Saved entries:
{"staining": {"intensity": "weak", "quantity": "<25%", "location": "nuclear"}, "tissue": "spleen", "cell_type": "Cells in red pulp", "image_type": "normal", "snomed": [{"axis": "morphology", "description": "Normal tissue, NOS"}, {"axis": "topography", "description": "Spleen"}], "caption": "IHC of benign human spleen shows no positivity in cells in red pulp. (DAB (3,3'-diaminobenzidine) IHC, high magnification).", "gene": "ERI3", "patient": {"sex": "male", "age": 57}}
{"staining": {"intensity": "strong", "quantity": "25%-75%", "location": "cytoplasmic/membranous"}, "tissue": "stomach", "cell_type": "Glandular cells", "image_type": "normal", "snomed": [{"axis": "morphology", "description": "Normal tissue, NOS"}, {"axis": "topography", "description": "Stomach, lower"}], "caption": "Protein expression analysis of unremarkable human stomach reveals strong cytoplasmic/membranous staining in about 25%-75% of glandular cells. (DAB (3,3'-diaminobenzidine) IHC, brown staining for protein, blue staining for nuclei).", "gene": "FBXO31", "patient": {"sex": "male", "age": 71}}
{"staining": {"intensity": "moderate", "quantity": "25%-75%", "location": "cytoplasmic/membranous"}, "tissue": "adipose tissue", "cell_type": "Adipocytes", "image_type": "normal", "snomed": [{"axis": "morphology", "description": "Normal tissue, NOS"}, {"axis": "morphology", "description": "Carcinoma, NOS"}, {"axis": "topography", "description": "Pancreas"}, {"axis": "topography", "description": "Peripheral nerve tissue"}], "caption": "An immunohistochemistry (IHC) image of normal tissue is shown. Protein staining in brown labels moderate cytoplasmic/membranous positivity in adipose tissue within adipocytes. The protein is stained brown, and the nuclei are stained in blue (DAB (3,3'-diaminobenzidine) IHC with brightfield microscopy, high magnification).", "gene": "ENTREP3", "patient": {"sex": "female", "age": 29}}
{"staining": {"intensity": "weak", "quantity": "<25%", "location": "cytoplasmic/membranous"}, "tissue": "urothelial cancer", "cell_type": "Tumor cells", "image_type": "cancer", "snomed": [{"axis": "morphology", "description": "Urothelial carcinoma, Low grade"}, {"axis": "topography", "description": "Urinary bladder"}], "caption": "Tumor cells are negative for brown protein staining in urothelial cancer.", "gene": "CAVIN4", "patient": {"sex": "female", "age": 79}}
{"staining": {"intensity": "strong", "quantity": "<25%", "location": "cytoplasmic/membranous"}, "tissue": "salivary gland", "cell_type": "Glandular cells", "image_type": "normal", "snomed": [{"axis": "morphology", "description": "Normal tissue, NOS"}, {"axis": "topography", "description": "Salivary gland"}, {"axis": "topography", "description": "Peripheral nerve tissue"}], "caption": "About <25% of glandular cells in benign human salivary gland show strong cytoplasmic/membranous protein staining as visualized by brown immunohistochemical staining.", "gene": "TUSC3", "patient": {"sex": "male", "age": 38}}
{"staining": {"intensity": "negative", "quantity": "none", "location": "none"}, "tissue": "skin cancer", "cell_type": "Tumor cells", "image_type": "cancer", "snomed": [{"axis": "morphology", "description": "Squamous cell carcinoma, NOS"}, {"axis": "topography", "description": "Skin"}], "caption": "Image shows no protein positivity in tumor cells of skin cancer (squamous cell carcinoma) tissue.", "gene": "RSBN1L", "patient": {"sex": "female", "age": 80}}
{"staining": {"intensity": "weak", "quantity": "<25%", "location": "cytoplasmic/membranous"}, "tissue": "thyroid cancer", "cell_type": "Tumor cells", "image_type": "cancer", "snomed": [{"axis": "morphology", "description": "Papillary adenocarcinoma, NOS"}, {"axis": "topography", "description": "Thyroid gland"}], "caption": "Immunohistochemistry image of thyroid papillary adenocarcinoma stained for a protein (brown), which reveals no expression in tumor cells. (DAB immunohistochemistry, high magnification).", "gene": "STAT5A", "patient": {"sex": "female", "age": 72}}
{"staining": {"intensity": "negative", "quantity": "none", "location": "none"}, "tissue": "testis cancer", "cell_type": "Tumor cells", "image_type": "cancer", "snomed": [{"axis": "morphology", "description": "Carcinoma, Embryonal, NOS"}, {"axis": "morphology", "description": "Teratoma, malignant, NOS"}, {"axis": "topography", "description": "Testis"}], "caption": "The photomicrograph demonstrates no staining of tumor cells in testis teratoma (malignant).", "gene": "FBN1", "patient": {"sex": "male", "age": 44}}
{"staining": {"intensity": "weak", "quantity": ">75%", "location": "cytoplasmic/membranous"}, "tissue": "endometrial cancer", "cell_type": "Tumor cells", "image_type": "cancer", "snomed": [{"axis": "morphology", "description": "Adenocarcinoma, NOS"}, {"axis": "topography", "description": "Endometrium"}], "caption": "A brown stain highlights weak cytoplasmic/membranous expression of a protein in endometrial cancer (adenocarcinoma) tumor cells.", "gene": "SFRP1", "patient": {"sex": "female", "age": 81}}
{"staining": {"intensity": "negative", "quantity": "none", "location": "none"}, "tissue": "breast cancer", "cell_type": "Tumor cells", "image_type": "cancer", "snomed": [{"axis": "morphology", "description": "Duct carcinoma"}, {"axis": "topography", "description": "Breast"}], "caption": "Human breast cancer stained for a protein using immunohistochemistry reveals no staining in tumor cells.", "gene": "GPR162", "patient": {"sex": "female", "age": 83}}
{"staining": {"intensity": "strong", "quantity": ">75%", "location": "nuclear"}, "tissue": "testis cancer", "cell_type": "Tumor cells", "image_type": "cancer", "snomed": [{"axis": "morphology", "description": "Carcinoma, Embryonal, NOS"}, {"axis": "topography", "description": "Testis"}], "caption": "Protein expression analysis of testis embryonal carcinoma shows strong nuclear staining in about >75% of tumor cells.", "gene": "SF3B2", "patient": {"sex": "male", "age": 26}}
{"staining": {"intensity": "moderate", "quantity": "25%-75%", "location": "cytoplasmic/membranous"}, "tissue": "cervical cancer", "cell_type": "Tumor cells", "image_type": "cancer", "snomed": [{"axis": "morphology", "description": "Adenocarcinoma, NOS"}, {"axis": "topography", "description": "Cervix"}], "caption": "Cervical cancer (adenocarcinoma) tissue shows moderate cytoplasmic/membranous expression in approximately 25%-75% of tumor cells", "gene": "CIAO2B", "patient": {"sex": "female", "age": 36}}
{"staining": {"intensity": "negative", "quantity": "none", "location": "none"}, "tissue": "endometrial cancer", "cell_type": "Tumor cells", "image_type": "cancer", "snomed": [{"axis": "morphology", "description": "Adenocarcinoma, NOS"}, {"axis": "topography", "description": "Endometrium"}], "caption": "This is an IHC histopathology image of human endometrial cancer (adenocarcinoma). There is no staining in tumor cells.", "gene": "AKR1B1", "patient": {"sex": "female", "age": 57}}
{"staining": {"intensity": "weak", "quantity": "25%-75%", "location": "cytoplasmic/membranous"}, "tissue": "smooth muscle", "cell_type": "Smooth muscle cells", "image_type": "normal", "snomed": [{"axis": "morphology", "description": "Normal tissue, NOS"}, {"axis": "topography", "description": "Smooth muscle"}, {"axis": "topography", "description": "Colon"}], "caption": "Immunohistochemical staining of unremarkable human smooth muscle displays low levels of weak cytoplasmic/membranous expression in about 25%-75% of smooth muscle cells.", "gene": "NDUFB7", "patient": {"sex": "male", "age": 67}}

DIRECTIONS FOR THIS TASK
Collect each line above holding the string "benign".

WRITTEN RESPONSE
{"staining": {"intensity": "weak", "quantity": "<25%", "location": "nuclear"}, "tissue": "spleen", "cell_type": "Cells in red pulp", "image_type": "normal", "snomed": [{"axis": "morphology", "description": "Normal tissue, NOS"}, {"axis": "topography", "description": "Spleen"}], "caption": "IHC of benign human spleen shows no positivity in cells in red pulp. (DAB (3,3'-diaminobenzidine) IHC, high magnification).", "gene": "ERI3", "patient": {"sex": "male", "age": 57}}
{"staining": {"intensity": "strong", "quantity": "<25%", "location": "cytoplasmic/membranous"}, "tissue": "salivary gland", "cell_type": "Glandular cells", "image_type": "normal", "snomed": [{"axis": "morphology", "description": "Normal tissue, NOS"}, {"axis": "topography", "description": "Salivary gland"}, {"axis": "topography", "description": "Peripheral nerve tissue"}], "caption": "About <25% of glandular cells in benign human salivary gland show strong cytoplasmic/membranous protein staining as visualized by brown immunohistochemical staining.", "gene": "TUSC3", "patient": {"sex": "male", "age": 38}}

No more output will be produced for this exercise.